━━ Текст для чтения ━━

Если же задача формулируется всё же как-то иначе, тогда выгодней использовать AUFS, чем tmpfs. Во втором случае буду огромные расходы  на синхронизацию. AUFS, насколько помню, писался под похожие цели для Асус Еее, см. доки. Для tmpfs можно задействовать хелперы mount.<type-of-fs> ну переписать их и добавить, что нужно.

кратко - так  :Wink: 

----------

## TigerJr

 *alexdu wrote:*   

>  *yauhenl wrote:*   
> 
> собственно это и есть глобально.
> 
> хочу рабочую среду, которая работает очень быстро.
> ...

 

Да вопрос глобальный, сам размышлял над этим вопросом. 

Начнем с малого. gcc(как будто ты часто его обновляешь!?) glibc(тоже самое что и gcc) kernel-sources(тоже самое что и glibc) kernel-headers как и другие headers(в /usr/includes ты к ним начинаешь обращаться только при сборке исходников а после этого зачем их хранить в оперативке??) и kernel-binaries(всегда там) смысла там хранить нет, как в принципе и дерево портейджей по причине редкого обращения к этим данным(мы не вносим изменения в них), в сравнении например с MySQL на сильно-нагруженном хостинге.

━━━
━━ Данные упражнения ━━

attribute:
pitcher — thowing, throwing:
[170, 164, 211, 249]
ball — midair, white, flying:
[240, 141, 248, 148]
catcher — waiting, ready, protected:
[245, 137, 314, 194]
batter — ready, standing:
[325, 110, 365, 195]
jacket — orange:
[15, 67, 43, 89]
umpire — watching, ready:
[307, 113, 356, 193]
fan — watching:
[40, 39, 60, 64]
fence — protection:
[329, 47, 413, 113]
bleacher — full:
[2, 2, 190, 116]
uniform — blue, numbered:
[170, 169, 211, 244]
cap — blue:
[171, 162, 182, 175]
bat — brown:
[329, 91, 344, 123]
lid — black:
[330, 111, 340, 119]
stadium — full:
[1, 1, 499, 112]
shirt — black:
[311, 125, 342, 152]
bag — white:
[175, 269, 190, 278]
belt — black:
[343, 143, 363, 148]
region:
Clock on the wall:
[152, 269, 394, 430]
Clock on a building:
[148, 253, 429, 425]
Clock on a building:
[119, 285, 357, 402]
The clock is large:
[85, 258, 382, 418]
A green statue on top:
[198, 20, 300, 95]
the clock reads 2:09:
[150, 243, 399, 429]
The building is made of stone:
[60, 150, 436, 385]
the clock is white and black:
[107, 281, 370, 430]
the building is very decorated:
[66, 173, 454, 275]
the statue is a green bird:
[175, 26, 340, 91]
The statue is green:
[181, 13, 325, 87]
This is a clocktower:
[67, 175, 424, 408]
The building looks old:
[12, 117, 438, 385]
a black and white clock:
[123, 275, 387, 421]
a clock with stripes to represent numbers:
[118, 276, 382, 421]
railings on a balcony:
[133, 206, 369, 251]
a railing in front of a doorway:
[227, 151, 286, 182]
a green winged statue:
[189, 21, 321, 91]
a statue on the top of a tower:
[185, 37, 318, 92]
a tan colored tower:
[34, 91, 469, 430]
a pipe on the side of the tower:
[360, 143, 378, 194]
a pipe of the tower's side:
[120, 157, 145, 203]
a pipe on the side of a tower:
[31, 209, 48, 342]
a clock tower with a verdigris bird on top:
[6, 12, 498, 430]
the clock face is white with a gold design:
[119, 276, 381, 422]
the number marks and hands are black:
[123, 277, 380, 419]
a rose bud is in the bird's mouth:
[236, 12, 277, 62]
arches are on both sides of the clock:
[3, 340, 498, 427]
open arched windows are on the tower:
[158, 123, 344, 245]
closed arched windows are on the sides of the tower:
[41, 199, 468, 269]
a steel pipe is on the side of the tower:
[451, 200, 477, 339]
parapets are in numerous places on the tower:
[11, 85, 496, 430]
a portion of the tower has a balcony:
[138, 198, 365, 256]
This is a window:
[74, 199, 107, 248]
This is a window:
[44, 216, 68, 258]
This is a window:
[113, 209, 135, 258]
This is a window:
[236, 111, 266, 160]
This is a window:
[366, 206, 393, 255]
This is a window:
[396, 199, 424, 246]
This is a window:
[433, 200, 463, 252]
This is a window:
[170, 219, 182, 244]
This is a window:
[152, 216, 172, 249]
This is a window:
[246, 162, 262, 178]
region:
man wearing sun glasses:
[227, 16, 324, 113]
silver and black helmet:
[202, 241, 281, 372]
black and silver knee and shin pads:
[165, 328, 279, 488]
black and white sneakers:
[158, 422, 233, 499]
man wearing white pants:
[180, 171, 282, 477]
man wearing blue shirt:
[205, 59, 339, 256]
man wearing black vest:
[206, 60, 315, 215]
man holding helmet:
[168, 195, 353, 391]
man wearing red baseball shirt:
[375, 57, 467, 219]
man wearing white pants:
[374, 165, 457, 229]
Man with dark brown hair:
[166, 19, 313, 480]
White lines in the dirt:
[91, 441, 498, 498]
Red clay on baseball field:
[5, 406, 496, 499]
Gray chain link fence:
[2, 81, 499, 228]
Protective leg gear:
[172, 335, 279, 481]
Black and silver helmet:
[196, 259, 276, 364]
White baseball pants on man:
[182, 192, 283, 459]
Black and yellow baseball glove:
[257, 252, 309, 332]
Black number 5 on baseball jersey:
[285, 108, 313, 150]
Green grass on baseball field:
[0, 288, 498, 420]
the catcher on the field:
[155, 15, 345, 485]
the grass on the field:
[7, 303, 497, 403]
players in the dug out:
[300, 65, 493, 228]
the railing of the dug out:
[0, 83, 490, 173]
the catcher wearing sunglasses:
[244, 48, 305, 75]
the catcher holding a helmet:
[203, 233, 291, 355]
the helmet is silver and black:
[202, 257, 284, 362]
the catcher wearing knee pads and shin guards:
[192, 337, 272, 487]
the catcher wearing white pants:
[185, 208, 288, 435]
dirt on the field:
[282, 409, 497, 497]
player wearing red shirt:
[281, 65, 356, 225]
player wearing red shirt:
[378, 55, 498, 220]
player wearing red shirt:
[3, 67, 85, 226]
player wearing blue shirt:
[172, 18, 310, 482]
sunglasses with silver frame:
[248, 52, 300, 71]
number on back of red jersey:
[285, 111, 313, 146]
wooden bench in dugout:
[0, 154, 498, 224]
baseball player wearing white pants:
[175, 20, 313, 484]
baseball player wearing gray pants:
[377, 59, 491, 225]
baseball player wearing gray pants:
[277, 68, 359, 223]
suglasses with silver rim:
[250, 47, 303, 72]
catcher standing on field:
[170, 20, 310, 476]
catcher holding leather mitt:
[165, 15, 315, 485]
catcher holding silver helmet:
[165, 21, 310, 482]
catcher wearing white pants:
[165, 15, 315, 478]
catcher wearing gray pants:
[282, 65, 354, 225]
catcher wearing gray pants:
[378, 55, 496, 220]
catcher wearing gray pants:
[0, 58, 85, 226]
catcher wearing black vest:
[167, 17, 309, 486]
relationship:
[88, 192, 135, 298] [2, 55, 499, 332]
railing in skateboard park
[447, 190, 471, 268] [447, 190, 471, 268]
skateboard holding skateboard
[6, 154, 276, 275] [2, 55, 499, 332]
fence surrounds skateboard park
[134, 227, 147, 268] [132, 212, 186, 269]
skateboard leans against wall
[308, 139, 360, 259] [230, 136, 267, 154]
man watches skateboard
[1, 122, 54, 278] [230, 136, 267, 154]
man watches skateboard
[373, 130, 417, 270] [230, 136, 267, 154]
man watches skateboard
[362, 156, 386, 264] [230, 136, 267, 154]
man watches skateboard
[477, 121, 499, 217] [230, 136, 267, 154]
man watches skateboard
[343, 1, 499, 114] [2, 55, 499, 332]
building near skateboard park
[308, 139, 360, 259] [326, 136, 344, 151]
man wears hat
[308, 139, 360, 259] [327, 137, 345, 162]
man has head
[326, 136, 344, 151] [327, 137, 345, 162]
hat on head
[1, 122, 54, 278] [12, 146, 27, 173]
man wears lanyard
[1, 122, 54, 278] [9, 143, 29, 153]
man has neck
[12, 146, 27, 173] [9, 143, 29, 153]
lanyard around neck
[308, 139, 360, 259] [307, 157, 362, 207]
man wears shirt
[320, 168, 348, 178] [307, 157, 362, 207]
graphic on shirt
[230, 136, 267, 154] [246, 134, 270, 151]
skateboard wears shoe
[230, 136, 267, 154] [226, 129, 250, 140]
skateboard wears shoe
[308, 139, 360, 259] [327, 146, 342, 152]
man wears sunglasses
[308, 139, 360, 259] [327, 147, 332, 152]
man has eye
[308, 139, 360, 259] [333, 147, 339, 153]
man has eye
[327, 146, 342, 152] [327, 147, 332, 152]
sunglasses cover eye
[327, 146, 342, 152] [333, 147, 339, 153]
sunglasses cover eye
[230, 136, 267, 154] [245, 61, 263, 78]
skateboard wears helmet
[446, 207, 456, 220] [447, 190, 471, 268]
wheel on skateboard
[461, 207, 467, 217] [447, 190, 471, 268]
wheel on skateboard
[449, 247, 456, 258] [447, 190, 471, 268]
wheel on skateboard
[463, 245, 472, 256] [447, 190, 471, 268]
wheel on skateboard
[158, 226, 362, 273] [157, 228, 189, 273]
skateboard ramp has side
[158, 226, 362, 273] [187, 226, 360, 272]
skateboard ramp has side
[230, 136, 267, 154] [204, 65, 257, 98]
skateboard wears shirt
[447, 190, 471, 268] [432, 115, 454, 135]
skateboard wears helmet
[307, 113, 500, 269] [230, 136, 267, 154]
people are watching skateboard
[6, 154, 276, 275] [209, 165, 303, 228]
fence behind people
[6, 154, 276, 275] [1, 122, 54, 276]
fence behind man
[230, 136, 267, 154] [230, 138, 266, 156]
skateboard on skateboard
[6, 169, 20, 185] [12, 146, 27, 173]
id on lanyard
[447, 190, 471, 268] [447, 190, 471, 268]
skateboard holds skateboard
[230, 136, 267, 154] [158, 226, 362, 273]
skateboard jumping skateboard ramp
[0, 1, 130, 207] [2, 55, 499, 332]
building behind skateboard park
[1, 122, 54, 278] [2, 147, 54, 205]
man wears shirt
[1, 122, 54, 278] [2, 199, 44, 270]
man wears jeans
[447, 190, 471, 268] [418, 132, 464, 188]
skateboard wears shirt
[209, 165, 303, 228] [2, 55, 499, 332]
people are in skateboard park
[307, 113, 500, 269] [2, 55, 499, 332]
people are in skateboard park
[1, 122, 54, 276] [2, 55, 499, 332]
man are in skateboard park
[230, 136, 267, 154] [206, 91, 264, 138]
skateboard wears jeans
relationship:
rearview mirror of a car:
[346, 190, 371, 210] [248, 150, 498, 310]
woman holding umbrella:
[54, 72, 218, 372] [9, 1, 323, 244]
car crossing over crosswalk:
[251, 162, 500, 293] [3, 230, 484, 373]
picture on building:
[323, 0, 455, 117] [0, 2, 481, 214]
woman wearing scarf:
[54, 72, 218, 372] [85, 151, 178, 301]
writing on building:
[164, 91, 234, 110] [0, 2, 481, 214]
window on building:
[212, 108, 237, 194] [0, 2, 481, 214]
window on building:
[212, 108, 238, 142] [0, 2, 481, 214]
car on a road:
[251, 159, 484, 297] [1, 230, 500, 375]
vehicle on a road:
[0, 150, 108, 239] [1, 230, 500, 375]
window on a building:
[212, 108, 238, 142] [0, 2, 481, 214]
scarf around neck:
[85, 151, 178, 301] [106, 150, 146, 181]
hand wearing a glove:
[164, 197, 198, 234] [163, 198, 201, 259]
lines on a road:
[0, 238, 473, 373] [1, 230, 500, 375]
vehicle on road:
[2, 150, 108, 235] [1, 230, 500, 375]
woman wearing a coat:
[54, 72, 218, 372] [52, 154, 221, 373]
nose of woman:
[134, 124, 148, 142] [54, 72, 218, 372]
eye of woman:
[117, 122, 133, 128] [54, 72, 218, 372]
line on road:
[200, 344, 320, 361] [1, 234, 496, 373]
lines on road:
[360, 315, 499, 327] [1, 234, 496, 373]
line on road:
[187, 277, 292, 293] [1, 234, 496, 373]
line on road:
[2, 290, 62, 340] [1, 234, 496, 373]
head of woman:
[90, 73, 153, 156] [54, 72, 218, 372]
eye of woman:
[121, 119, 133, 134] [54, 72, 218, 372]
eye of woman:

━━━

- **Задание**
Выпишите все имена пользователей форума, которые встречаются в тексте для чтения.

- **Готовый ответ**
TigerJr, alexdu, yauhenl